PROBLEM STATEMENT
Answer these questions using the passage below on Wakefield and its era:
1. In which parts of the country had homosexuality been decriminalized?
2. On what date was Eileen Mary McHugh born, and in which town?
3. Which two sculptors had matured in the area?

SUPPLIED TEXT
>> Begin

But today, neither can we recreate or envisage the environment of the time. Attitudinally, it was as removed from our own era as it is possible to be. Abortion and homosexuality had only just been decriminalised, and the latter only in England and Wales. It was less than a decade since the last executions and most adults had lived through at least one World War. Possibly it is this era’s proximity to our own that erects the greatest barrier to its understanding. We might assume similarity to today, but that would be wrong, especially in its attitudes towards race.
Eileen Mary McHugh was born on August 8, 1952 in Wakefield. It was a town with a major literary and artistic tradition, though hardly anyone living there was aware of it. Writers such as Mercer, Storey, Braine and Bairstow were or had been nearby. Sculptors Moore and Hepworth had matured in the area. Lindsay Anderson would make one of the films of the era in the town, its plot drawn from David Storey’s book. It was a time when an accent became acceptable and the experience of a life less than privileged had become an avenue to be explored, no longer seen as simply a dead end.

>> End

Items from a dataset
>> Begin

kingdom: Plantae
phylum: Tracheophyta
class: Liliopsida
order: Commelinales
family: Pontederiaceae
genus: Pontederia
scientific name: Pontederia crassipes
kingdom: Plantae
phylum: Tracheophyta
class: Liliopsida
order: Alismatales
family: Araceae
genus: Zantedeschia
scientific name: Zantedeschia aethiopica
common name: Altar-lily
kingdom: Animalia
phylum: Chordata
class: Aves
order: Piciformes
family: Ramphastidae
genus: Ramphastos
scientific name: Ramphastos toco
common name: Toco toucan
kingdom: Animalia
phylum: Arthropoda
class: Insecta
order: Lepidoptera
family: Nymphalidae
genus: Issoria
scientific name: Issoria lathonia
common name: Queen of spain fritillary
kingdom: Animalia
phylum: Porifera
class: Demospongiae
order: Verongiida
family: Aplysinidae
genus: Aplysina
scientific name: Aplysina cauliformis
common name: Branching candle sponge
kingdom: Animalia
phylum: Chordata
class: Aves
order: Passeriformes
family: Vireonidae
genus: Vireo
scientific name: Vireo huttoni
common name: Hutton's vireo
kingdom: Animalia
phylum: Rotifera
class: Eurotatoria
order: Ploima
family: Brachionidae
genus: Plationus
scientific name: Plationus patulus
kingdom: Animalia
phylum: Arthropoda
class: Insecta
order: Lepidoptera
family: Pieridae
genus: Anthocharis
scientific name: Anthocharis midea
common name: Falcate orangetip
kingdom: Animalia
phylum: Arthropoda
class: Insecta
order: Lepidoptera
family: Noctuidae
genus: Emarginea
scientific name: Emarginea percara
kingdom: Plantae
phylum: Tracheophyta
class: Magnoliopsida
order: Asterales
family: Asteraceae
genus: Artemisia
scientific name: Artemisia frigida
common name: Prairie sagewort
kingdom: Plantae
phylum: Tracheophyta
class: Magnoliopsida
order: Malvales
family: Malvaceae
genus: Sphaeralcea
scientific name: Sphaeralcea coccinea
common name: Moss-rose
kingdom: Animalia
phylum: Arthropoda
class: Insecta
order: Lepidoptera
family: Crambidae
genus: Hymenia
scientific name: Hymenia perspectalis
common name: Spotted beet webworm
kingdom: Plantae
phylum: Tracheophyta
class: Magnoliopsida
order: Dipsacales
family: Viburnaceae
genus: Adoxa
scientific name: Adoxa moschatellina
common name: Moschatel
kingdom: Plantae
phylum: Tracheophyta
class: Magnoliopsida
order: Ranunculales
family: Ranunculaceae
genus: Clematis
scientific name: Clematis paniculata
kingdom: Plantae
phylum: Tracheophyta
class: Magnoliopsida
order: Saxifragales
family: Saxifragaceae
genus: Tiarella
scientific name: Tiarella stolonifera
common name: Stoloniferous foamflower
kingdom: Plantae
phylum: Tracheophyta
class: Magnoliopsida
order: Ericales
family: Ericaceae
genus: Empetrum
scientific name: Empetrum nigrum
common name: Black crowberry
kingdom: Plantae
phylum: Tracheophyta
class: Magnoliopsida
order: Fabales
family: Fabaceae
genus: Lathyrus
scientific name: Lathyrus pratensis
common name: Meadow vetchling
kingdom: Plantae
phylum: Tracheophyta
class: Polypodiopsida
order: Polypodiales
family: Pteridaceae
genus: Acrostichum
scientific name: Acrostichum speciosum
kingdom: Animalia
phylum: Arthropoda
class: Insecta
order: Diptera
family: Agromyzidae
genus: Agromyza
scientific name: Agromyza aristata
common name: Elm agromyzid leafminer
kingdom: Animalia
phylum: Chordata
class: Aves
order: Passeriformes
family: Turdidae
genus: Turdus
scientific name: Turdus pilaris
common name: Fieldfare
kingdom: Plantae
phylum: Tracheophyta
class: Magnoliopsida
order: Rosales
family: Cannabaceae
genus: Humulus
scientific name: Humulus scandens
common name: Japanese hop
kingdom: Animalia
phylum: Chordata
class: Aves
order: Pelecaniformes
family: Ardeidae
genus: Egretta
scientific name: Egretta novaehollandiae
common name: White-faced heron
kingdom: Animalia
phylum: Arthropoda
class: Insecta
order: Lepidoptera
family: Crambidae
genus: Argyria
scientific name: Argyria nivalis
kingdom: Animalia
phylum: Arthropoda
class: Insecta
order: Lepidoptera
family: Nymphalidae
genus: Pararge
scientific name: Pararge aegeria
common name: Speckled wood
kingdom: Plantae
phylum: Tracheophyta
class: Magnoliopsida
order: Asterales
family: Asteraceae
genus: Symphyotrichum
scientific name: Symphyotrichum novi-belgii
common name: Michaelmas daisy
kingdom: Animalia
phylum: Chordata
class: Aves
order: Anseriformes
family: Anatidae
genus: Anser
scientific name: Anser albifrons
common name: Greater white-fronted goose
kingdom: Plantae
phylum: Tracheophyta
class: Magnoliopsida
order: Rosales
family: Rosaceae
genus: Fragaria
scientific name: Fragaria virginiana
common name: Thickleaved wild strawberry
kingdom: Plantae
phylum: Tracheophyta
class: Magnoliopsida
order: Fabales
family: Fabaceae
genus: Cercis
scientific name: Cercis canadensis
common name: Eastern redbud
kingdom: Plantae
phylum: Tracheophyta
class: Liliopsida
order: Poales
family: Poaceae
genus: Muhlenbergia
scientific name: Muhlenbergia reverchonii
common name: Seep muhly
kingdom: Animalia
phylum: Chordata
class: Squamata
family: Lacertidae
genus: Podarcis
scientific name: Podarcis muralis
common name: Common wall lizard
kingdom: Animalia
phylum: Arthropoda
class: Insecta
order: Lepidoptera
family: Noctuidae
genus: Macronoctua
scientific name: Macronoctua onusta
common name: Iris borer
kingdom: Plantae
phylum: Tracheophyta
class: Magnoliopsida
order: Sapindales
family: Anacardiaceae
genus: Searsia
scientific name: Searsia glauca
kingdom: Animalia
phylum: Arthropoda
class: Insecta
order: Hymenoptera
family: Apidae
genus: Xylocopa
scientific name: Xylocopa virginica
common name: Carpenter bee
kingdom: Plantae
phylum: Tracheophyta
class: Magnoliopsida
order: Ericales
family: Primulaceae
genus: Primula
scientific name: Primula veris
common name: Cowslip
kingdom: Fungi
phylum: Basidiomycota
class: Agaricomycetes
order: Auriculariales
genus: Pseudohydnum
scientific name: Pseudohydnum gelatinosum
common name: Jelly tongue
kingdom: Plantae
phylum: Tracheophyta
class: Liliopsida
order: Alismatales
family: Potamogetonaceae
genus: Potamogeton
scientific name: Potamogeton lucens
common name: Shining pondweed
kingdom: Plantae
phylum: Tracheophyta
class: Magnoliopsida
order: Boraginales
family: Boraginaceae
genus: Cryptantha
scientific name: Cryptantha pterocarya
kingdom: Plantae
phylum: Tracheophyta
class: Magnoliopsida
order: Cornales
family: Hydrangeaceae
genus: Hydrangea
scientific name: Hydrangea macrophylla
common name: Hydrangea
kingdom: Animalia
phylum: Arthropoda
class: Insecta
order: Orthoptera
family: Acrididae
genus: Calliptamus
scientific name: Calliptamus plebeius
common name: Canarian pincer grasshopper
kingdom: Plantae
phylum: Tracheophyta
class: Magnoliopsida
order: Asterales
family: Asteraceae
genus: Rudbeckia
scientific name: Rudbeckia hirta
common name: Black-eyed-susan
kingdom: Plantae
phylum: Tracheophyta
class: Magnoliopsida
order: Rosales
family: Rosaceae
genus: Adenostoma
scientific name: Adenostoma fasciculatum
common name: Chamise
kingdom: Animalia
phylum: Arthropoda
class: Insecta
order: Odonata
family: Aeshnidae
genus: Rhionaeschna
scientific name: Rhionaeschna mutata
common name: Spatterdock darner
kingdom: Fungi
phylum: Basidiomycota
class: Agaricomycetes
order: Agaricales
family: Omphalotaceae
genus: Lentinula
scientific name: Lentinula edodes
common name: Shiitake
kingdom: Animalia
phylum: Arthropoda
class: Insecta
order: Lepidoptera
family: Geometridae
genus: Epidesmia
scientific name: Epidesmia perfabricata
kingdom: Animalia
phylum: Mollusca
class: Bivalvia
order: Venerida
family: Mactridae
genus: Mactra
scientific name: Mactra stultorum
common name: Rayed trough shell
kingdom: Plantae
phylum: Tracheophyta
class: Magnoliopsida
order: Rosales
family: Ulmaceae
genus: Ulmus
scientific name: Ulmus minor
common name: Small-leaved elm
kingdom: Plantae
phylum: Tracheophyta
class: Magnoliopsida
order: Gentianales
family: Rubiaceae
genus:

>> End

RESPONSE TO THE EXERCISE
1. England and Wales
2. August 8, 1952, in Wakefield
3. Moore and Hepworth